Le film repose en grande partie sur la performance de Laurent Lafitte, qui relève avec précision le défi du double rôle. Par un jeu nuancé et une véritable maîtrise corporelle, il parvient à distinguer clairement deux personnalités opposées, évitant ainsi l’écueil de la simple démonstration technique.
La mise en scène épouse cette dualité en instaurant une atmosphère volontairement décalée, flirtant avec l’absurde et le malaise. Le traitement visuel — notamment à travers un grain d’image singulier — renforce cette impression d’étrangeté, comme si le réel lui-même se fissurait sous le poids de la paranoïa du personnage.

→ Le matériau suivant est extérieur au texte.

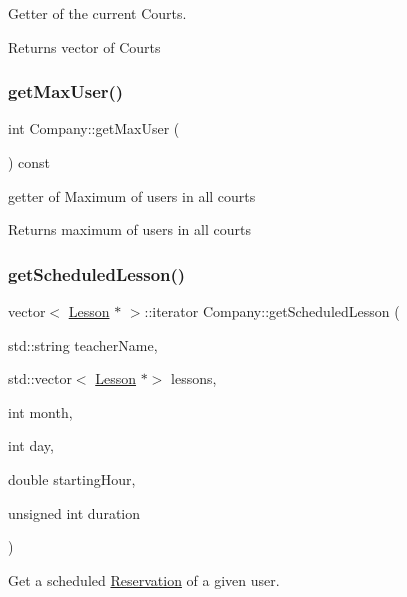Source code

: Getter of the current Courts. 

\begin{DoxyReturn}{Returns}
vector of Courts 
\end{DoxyReturn}
\mbox{\label{class_company_a837fd39a8f03c20a3ceb8617410956b7}} 
\subsubsection{\texorpdfstring{get\+Max\+User()}{getMaxUser()}}
{\footnotesize\ttfamily int Company\+::get\+Max\+User (\begin{DoxyParamCaption}{ }\end{DoxyParamCaption}) const}



getter of Maximum of users in all courts 

\begin{DoxyReturn}{Returns}
maximum of users in all courts 
\end{DoxyReturn}
\mbox{\label{class_company_a1a29eaacb474c8a76528ddfd74b9032a}} 
\subsubsection{\texorpdfstring{get\+Scheduled\+Lesson()}{getScheduledLesson()}}
{\footnotesize\ttfamily vector$<$ \mbox{\hyperlink{class_lesson}{Lesson}} $\ast$ $>$\+::iterator Company\+::get\+Scheduled\+Lesson (\begin{DoxyParamCaption}\item[{std\+::string}]{teacher\+Name,  }\item[{std\+::vector$<$ \mbox{\hyperlink{class_lesson}{Lesson}} $\ast$$>$}]{lessons,  }\item[{int}]{month,  }\item[{int}]{day,  }\item[{double}]{starting\+Hour,  }\item[{unsigned int}]{duration }\end{DoxyParamCaption})}



Get a scheduled \mbox{\hyperlink{class_reservation}{Reservation}} of a given user. 


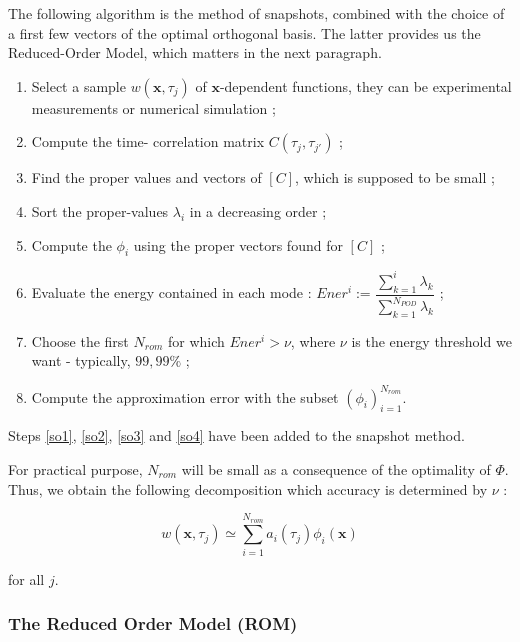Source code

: \par
The following algorithm is the method of snapshots, combined with the choice of a first few vectors of the optimal orthogonal basis. %
The latter provides us the Reduced-Order Model, which matters in the next paragraph.

\begin{algo}\label{a_snap}
\begin{enumerate}
\item Select a sample $w(\mathbf{x},\tau_j)$ of $\mathbf{x}$-dependent functions, %
they can be experimental measurements or numerical simulation ;
\item Compute the \og{}time-\fg{} correlation matrix $C(\tau_j ,\tau_{j'})$ ;
\item Find the proper values and vectors of $[C]$, which is supposed to be small ;
\item\label{so1} Sort the proper-values $\lambda_i$ in a decreasing order ;
\item Compute the $\phi_i$ using the proper vectors found for $[C]$ ;
\item\label{so2} Evaluate the energy contained in each mode : $Ener^i:=\dfrac{\sum\limits_{k=1}^i\lambda_k}{\sum\limits_{k=1}^{N_{POD}}\lambda_k}$ ;
\item\label{so3} Choose the first $N_{rom}$ for which $Ener^i >\nu$, where $\nu$ is the energy threshold we want - typically, $99,99\%$ ;
\item\label{so4} Compute the approximation error with the subset $(\phi_i)_{i=1}^{N_{rom}}$.
\end{enumerate}
\end{algo}

Steps \ref{so1}, \ref{so2}, \ref{so3} and \ref{so4} have been added to the snapshot method.

\par
For practical purpose, $N_{rom}$ will be small as a consequence of the optimality of $\Phi$. %
Thus, we obtain the following decomposition which accuracy is determined by $\nu$ :

\begin{equation}
\label{red_pod}
w(\mathbf{x},\tau_j)\simeq\sum\limits_{i=1}^{N_{rom}} a_i(\tau_j)\phi_i(\mathbf{x})
\end{equation}

for all $j$.

\subsubsection{The Reduced Order Model (ROM)}

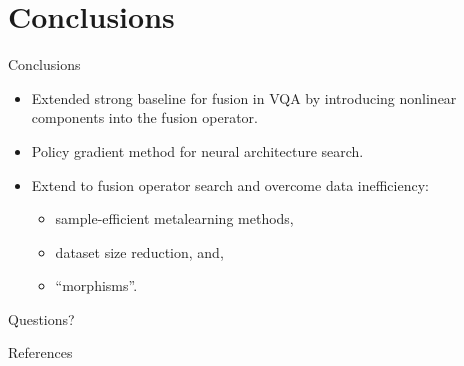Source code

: \documentclass{beamer}
\begin{document}
\section{Conclusions}

\begin{frame}[fragile]{Conclusions}
        \begin{itemize}[<+- | alert@+>]
                \item Extended strong baseline for fusion in VQA by introducing
                        nonlinear components into the fusion operator.

                \item Policy gradient method for neural architecture search.

                \item Extend to fusion operator search and overcome data
                        inefficiency:
                        \begin{itemize}
                                \item sample-efficient metalearning methods,

                                \item dataset size reduction, and,

                                \item ``morphisms''.
                        \end{itemize}
        \end{itemize}
\end{frame}

\begin{frame}[standout]
        Questions?
\end{frame}

\appendix

\begin{frame}[allowframebreaks]{References}
        
        
\end{frame}
\end{document}

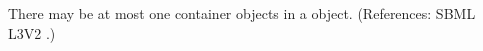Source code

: There may be at most one \ListOfUnits container objects in a
\UnitDefinition object.  (References: SBML L3V2
.)
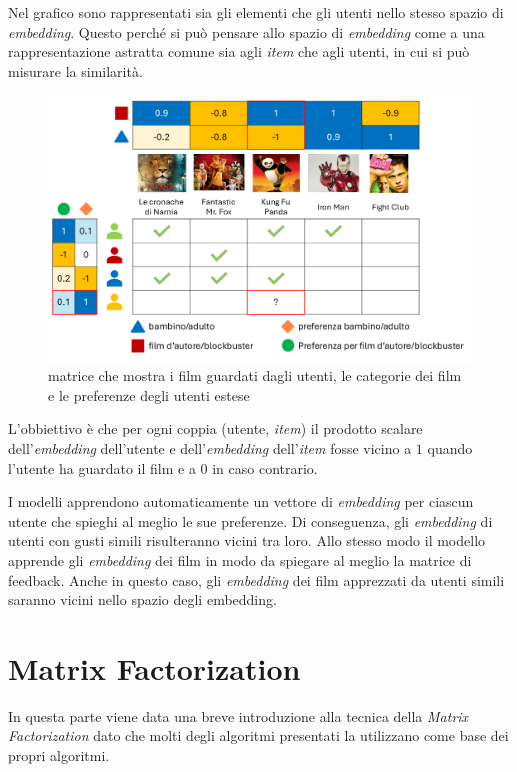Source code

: Nel grafico sono rappresentati sia gli elementi che gli utenti nello stesso spazio di \textit{embedding}. Questo perché si può pensare allo spazio di \textit{embedding} come a una rappresentazione astratta comune sia agli \textit{item} che agli utenti, in cui si può misurare la similarità.

\begin{figure}[H]
    \centering
    \includegraphics[scale=0.4]{figures/collaborative_filtering/2D_matrix.PNG}
    \caption{matrice che mostra i film guardati dagli utenti, le categorie dei film e le preferenze degli utenti estese}
    \label{fig:2D_matrix}
\end{figure}

L'obbiettivo è che per ogni coppia (utente, \textit{item}) il prodotto scalare dell'\textit{embedding} dell'utente e dell'\textit{embedding} dell'\textit{item} fosse vicino a $1$ quando l'utente ha guardato il film e a $0$ in caso contrario.

I modelli apprendono automaticamente un vettore di \textit{embedding} per ciascun utente che spieghi al meglio le sue preferenze. Di conseguenza, gli \textit{embedding} di utenti con gusti simili risulteranno vicini tra loro. Allo stesso modo il modello apprende gli \textit{embedding} dei film in modo da spiegare al meglio la matrice di feedback. Anche in questo caso, gli \textit{embedding} dei film apprezzati da utenti simili saranno vicini nello spazio degli embedding.

\section{Matrix Factorization}

In questa parte viene data una breve introduzione alla tecnica della \textit{Matrix Factorization} dato che molti degli algoritmi presentati la utilizzano come base dei propri algoritmi.

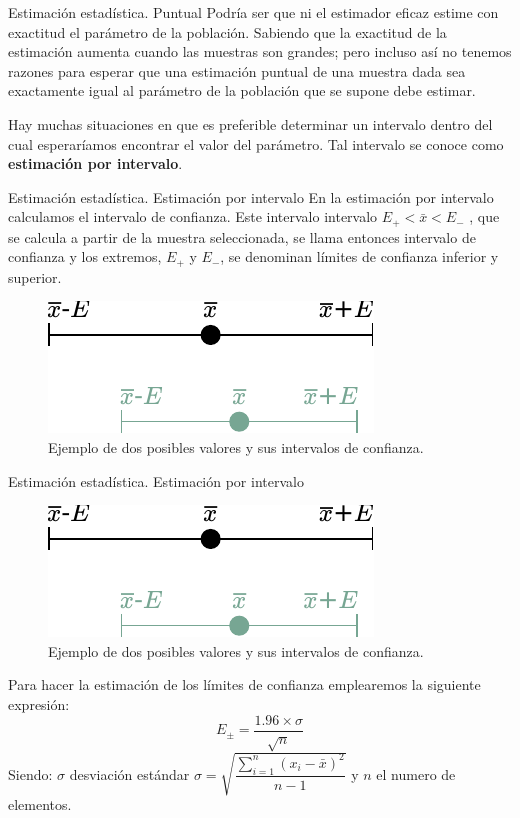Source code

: \documentclass[11pt]{beamer}
\begin{document}
        \begin{frame}{Estimación estadística. Puntual}
          Podría ser que ni el estimador eficaz estime con exactitud el parámetro de la población. Sabiendo que la exactitud de la estimación aumenta cuando las muestras son grandes; pero incluso así no tenemos razones para esperar que una estimación puntual de una muestra dada sea exactamente igual al parámetro de la población que se
supone debe estimar.

          \vspace{15px}
          Hay muchas situaciones en que es preferible determinar un intervalo dentro del cual esperaríamos encontrar el valor del parámetro. Tal intervalo se conoce como \textbf{estimación por intervalo}.
        \end{frame}
        \begin{frame}{Estimación estadística. Estimación por intervalo}
           En la estimación por intervalo calculamos el intervalo de confianza. Este intervalo intervalo $E_{+}< \bar {x} < E_{-}$ , que se calcula a partir de la muestra seleccionada, se llama entonces intervalo de confianza y los extremos, $E_{+}$ y $E_{-}$, se denominan límites de confianza inferior y superior.

          \begin{figure}
              \centering
              \includegraphics[width=0.5\linewidth]{images/inferencial1}
              \caption{Ejemplo de dos posibles valores y sus intervalos de confianza.}
              \label{fig:inferencial1}
          \end{figure}
        \end{frame}

        \begin{frame}{Estimación estadística. Estimación por intervalo}
            \begin{figure}
                \centering
                \includegraphics[width=0.5\linewidth]{images/inferencial1}
                \caption{Ejemplo de dos posibles valores y sus intervalos de confianza.}
                \label{fig:inferencial11}
            \end{figure}
            Para hacer la estimación de los límites de confianza emplearemos la siguiente expresión:
            $$E_{\pm}=\dfrac{1.96 \times \sigma}{\sqrt{n}} $$
            Siendo: $\sigma$ desviación estándar $\sigma=\sqrt{\dfrac{\sum _{i=1}^{n}(x_i- \bar{x})^2}{n-1}}$ y $n$ el numero de elementos.
        \end{frame}
\end{document}
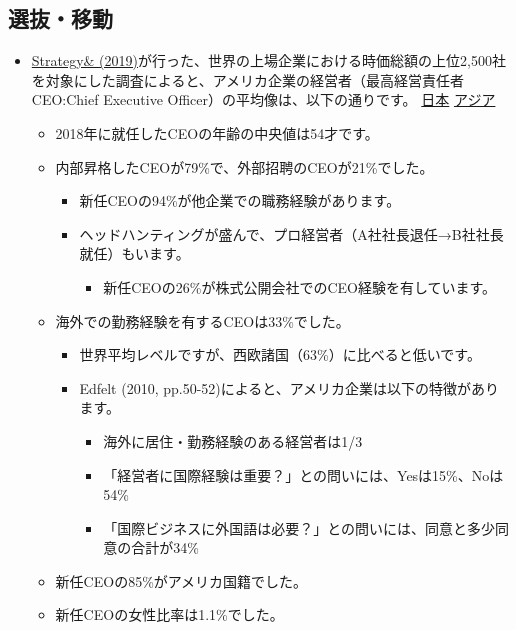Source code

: \documentclass[
]{book}
\providecommand{\tightlist}{%
  \setlength{\itemsep}{0pt}\setlength{\parskip}{0pt}}
\begin{document}
\hypertarget{us-selection}{%
\subsection{選抜・移動}\label{us-selection}}

\begin{itemize}
\item
  \href{https://www.strategyand.pwc.com/jp/ja/publications/2018_ceo-data-media-release-jp.pdf}{Strategy\& (2019)}が行った、世界の上場企業における時価総額の上位2,500社を対象にした調査によると、アメリカ企業の経営者（最高経営責任者CEO:Chief Executive Officer）の平均像は、以下の通りです。 \protect\hyperlink{japan-selection}{日本} \protect\hyperlink{asia-selection}{アジア}

  \begin{itemize}
  \item
    2018年に就任したCEOの年齢の中央値は54才です。
  \item
    内部昇格したCEOが79\%で、外部招聘のCEOが21\%でした。

    \begin{itemize}
    \item
      新任CEOの94\%が他企業での職務経験があります。
    \item
      ヘッドハンティングが盛んで、プロ経営者（A社社長退任→B社社長就任）もいます。

      \begin{itemize}
      \tightlist
      \item
        新任CEOの26\%が株式公開会社でのCEO経験を有しています。
      \end{itemize}
    \end{itemize}
  \item
    海外での勤務経験を有するCEOは33\%でした。
    　

    \begin{itemize}
    \item
      世界平均レベルですが、西欧諸国（63\%）に比べると低いです。
    \item
      Edfelt (2010, pp.50-52)によると、アメリカ企業は以下の特徴があります。

      \begin{itemize}
      \item
        海外に居住・勤務経験のある経営者は1/3
      \item
        「経営者に国際経験は重要？」との問いには、Yesは15\%、Noは54\%
      \item
        「国際ビジネスに外国語は必要？」との問いには、同意と多少同意の合計が34\%
      \end{itemize}
    \end{itemize}
  \item
    新任CEOの85\%がアメリカ国籍でした。
  \item
    新任CEOの女性比率は1.1\%でした。
    　


\end{itemize}
\end{itemize}
\end{document}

À ses côtés, Blanche Gardin apporte un contrepoint intéressant, bien que son rôle reste en retrait face à la performance centrale.
Si le film séduit par son ton audacieux et son humour grinçant, il peine toutefois à surprendre sur la durée. Le développement narratif, relativement prévisible, atténue l’impact de son concept initial pourtant prometteur.
Une proposition singulière, portée par un acteur en pleine maîtrise, mais qui aurait gagné à pousser plus loin ses ambitions dramaturgiques.